A physically equivalent formulation is when these equations are written for each subdomain and the subdomains are tied together: \begin{gather} \sigma_i\cdot\nabla = \mathbf{0}, \quad \mathbf{x}\in\Omega_i \\ \sigma_i = \mathcal{C}_i:\varepsilon_i, \quad \mathbf{x}\in\Omega_i \\ \varepsilon_i = \nabla^s\mathbf{u}_i, \quad \mathbf{x}\in\Omega_i \end{gather} with the continuity of the displacement field (no interface separation) and the traction field (Newton's third axiom): \begin{gather} \mathbf{u}_1| = \mathbf{u}_2, \quad \mathbf{x} \in \Gamma \\ \mathbf{t}_i = -\mathbf{t}_j, \quad \mathbf{x} \in \Gamma. \end{gather} By Cauchy's theorem, the traction vector can be expressed with the stress tensor as \begin{equation} \sigma_i|_\Gamma\cdot\mathbf{n}_i = -\sigma_j|_\Gamma\cdot\mathbf{n}_j. \end{equation} If you substitute the constitutive and kinematics equations into this equation, you get the structurally same condition as what your teacher wrote. Here, the fourth-order tensor $\mathcal{C}_i$ corresponds to the scalar $K_i$ and $\mathbf{u}_i$ corresponds to $u_i$.

Remark 1: The above formulae hold even if $\Omega_2 \not\subset \Omega_1$ (i.e. $\Gamma$ is not closed), but $\Omega_1$ and $\Omega_2$ have a common boundary (i.e. $\Gamma \neq \emptyset$).

Remark 2: The same considerations hold for multiple subdomains, in which two neighbouring subdomains $\Omega_i$ and $\Omega_j$ are separated by the interface $\Gamma_{ij}$.

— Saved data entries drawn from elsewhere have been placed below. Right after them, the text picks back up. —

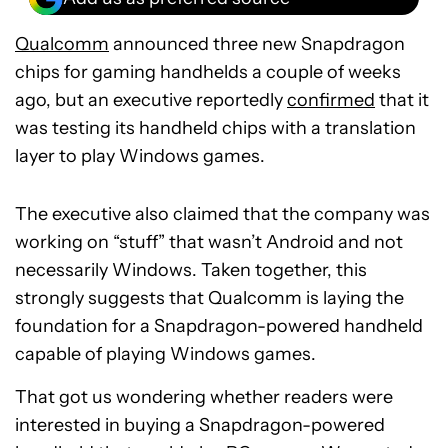
Qualcomm
announced three new Snapdragon
chips for gaming handhelds a couple of weeks
ago, but an executive reportedly
confirmed
that it
was testing its handheld chips with a translation
layer to play Windows games.
The executive also claimed that the company was
working on “stuff” that wasn’t Android and not
necessarily Windows. Taken together, this
strongly suggests that Qualcomm is laying the
foundation for a Snapdragon-powered handheld
capable of playing Windows games.
That got us wondering whether readers were
interested in buying a Snapdragon-powered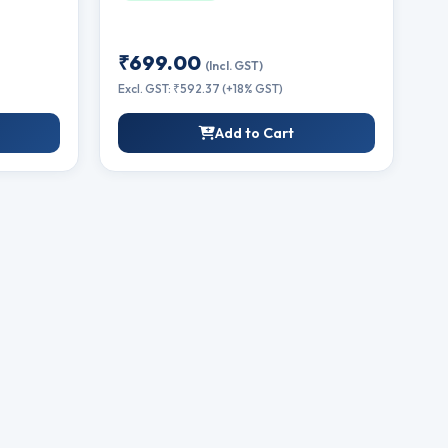
₹699.00
(Incl. GST)
Excl. GST: ₹592.37 (+18% GST)
Add to Cart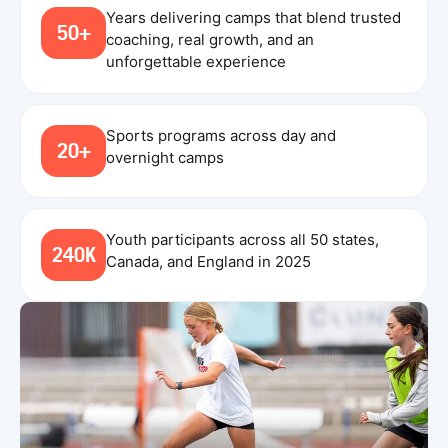
Years delivering camps that blend trusted
50+
coaching, real growth, and an
unforgettable experience
Sports programs across day and
20+
overnight camps
Youth participants across all 50 states,
240K
Canada, and England in 2025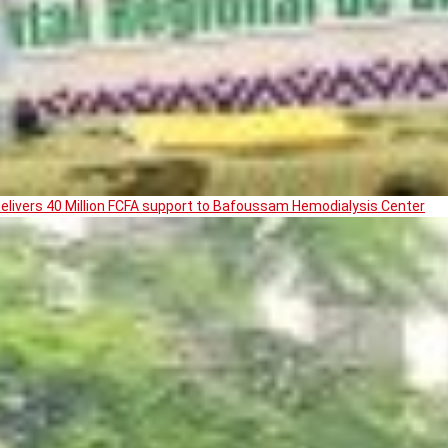
livers 40 Million FCFA support to Bafoussam Hemodialysis Center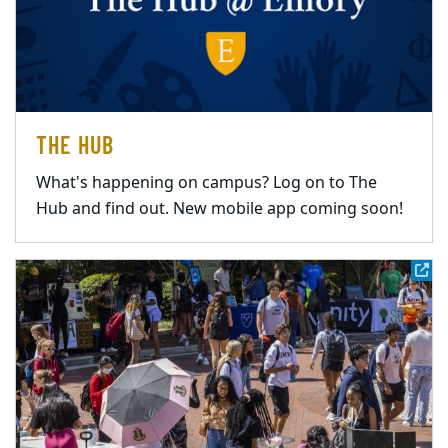
THE HUB
What's happening on campus? Log on to The
Hub and find out. New mobile app coming soon!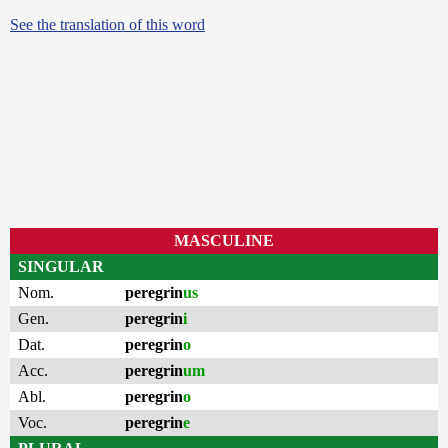
See the translation of this word
MASCULINE
SINGULAR
Nom.
peregrin
us
Gen.
peregrin
i
Dat.
peregrin
o
Acc.
peregrin
um
Abl.
peregrin
o
Voc.
peregrin
e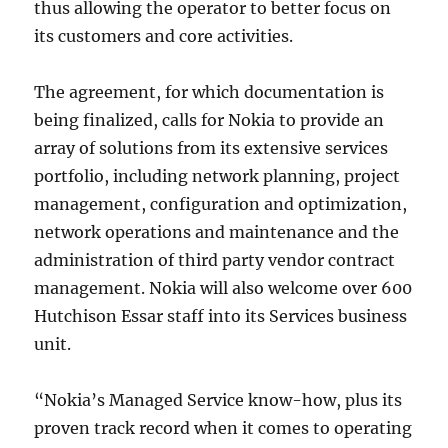
thus allowing the operator to better focus on
its customers and core activities.
The agreement, for which documentation is
being finalized, calls for Nokia to provide an
array of solutions from its extensive services
portfolio, including network planning, project
management, configuration and optimization,
network operations and maintenance and the
administration of third party vendor contract
management. Nokia will also welcome over 600
Hutchison Essar staff into its Services business
unit.
“Nokia’s Managed Service know-how, plus its
proven track record when it comes to operating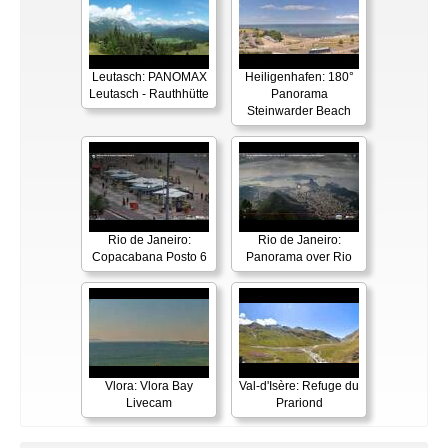
Leutasch: PANOMAX
Heiligenhafen: 180°
Leutasch - Rauthhütte
Panorama
Steinwarder Beach
Rio de Janeiro:
Rio de Janeiro:
Copacabana Posto 6
Panorama over Rio
Vlora: Vlora Bay
Val-d'Isère: Refuge du
Livecam
Prariond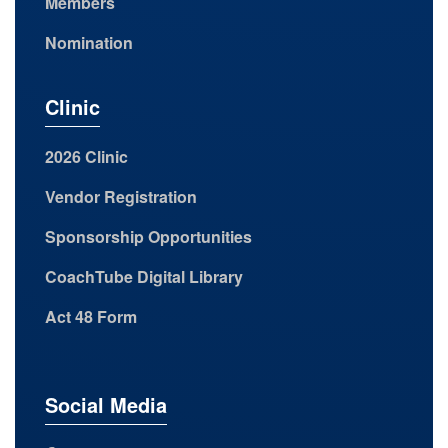
Members
Nomination
Clinic
2026 Clinic
Vendor Registration
Sponsorship Opportunities
CoachTube Digital Library
Act 48 Form
Social Media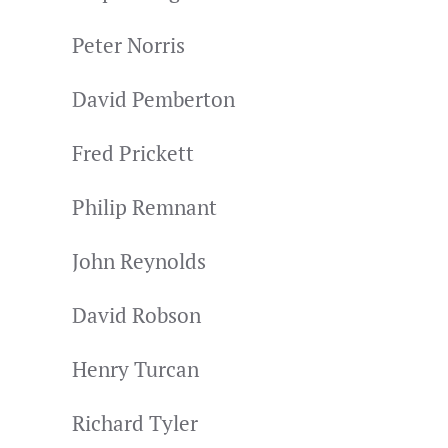
Peter Norris
David Pemberton
Fred Prickett
Philip Remnant
John Reynolds
David Robson
Henry Turcan
Richard Tyler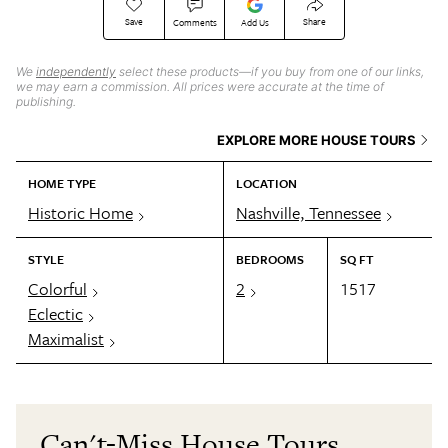
Save
Share
Comments
Add Us
We
independently
select these products—if you buy from one of our links,
we may earn a commission. All prices were accurate at the time of
publishing.
EXPLORE MORE HOUSE TOURS
HOME TYPE
LOCATION
Historic Home
Nashville, Tennessee
STYLE
BEDROOMS
SQ FT
Colorful
2
1517
Eclectic
Maximalist
Can't-Miss House Tours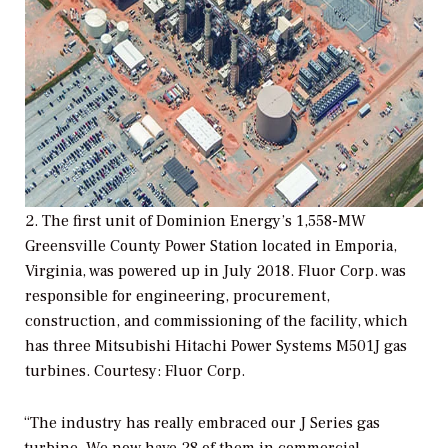
2. The first unit of Dominion Energy’s 1,558-MW
Greensville County Power Station located in Emporia,
Virginia, was powered up in July 2018. Fluor Corp. was
responsible for engineering, procurement,
construction, and commissioning of the facility, which
has three Mitsubishi Hitachi Power Systems M501J gas
turbines.
Courtesy: Fluor Corp.
“The industry has really embraced our J Series gas
turbine. We now have 28 of them in commercial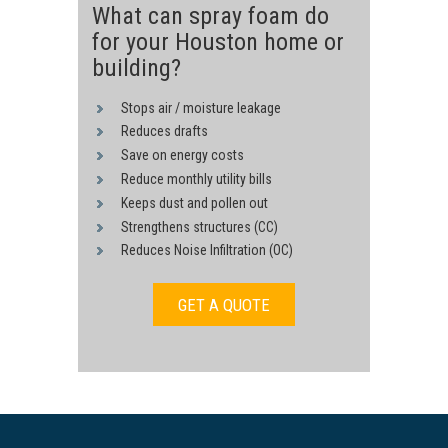
What can spray foam do
for your Houston home or
building?
Stops air / moisture leakage
Reduces drafts
Save on energy costs
Reduce monthly utility bills
Keeps dust and pollen out
Strengthens structures (CC)
Reduces Noise Infiltration (OC)
GET A QUOTE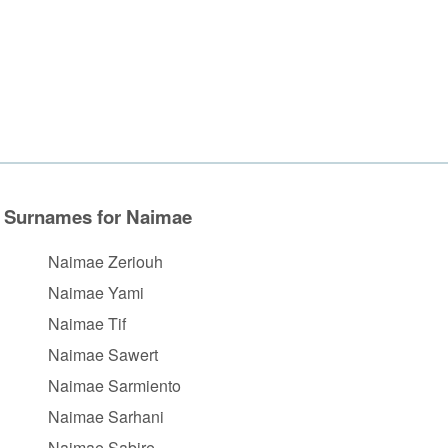
Surnames for Naimae
Naimae Zeriouh
Naimae Yami
Naimae Tif
Naimae Sawert
Naimae Sarmiento
Naimae Sarhani
Naimae Sabire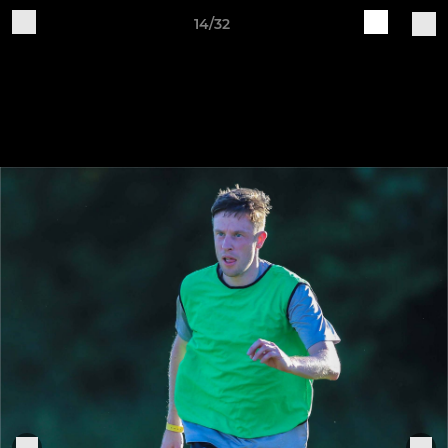
14/32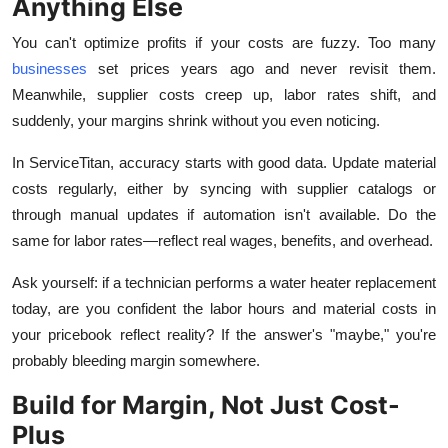
Anything Else
You can't optimize profits if your costs are fuzzy. Too many
businesses
set prices years ago and never revisit them.
Meanwhile, supplier costs creep up, labor rates shift, and
suddenly, your margins shrink without you even noticing.
In ServiceTitan, accuracy starts with good data. Update material
costs regularly, either by syncing with supplier catalogs or
through manual updates if automation isn't available. Do the
same for labor rates—reflect real wages, benefits, and overhead.
Ask yourself: if a technician performs a water heater replacement
today, are you confident the labor hours and material costs in
your pricebook reflect reality? If the answer's "maybe," you're
probably bleeding margin somewhere.
Build for Margin, Not Just Cost-
Plus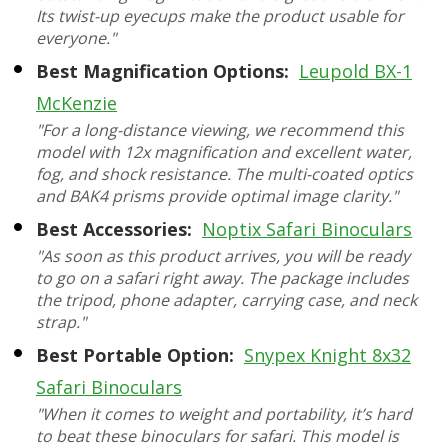
Its twist-up eyecups make the product usable for
everyone."
Best Magnification Options:
Leupold BX-1
McKenzie
"For a long-distance viewing, we recommend this
model with 12x magnification and excellent water,
fog, and shock resistance. The multi-coated optics
and BAK4 prisms provide optimal image clarity."
Best Accessories:
Noptix Safari Binoculars
"As soon as this product arrives, you will be ready
to go on a safari right away. The package includes
the tripod, phone adapter, carrying case, and neck
strap."
Best Portable Option:
Snypex Knight 8x32
Safari Binoculars
"When it comes to weight and portability, it’s hard
to beat these binoculars for safari. This model is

Remark 3: Note that writing the PDEs for each subdomain independently and then tying them together resembles a domain decomposition method. Indeed, if the continuity conditions are imposed by a Lagrange multiplier (which turns out to be equivalent to the interface traction), the resulting mixed formulation is the continuous analogue of the FETI domain decomposition method.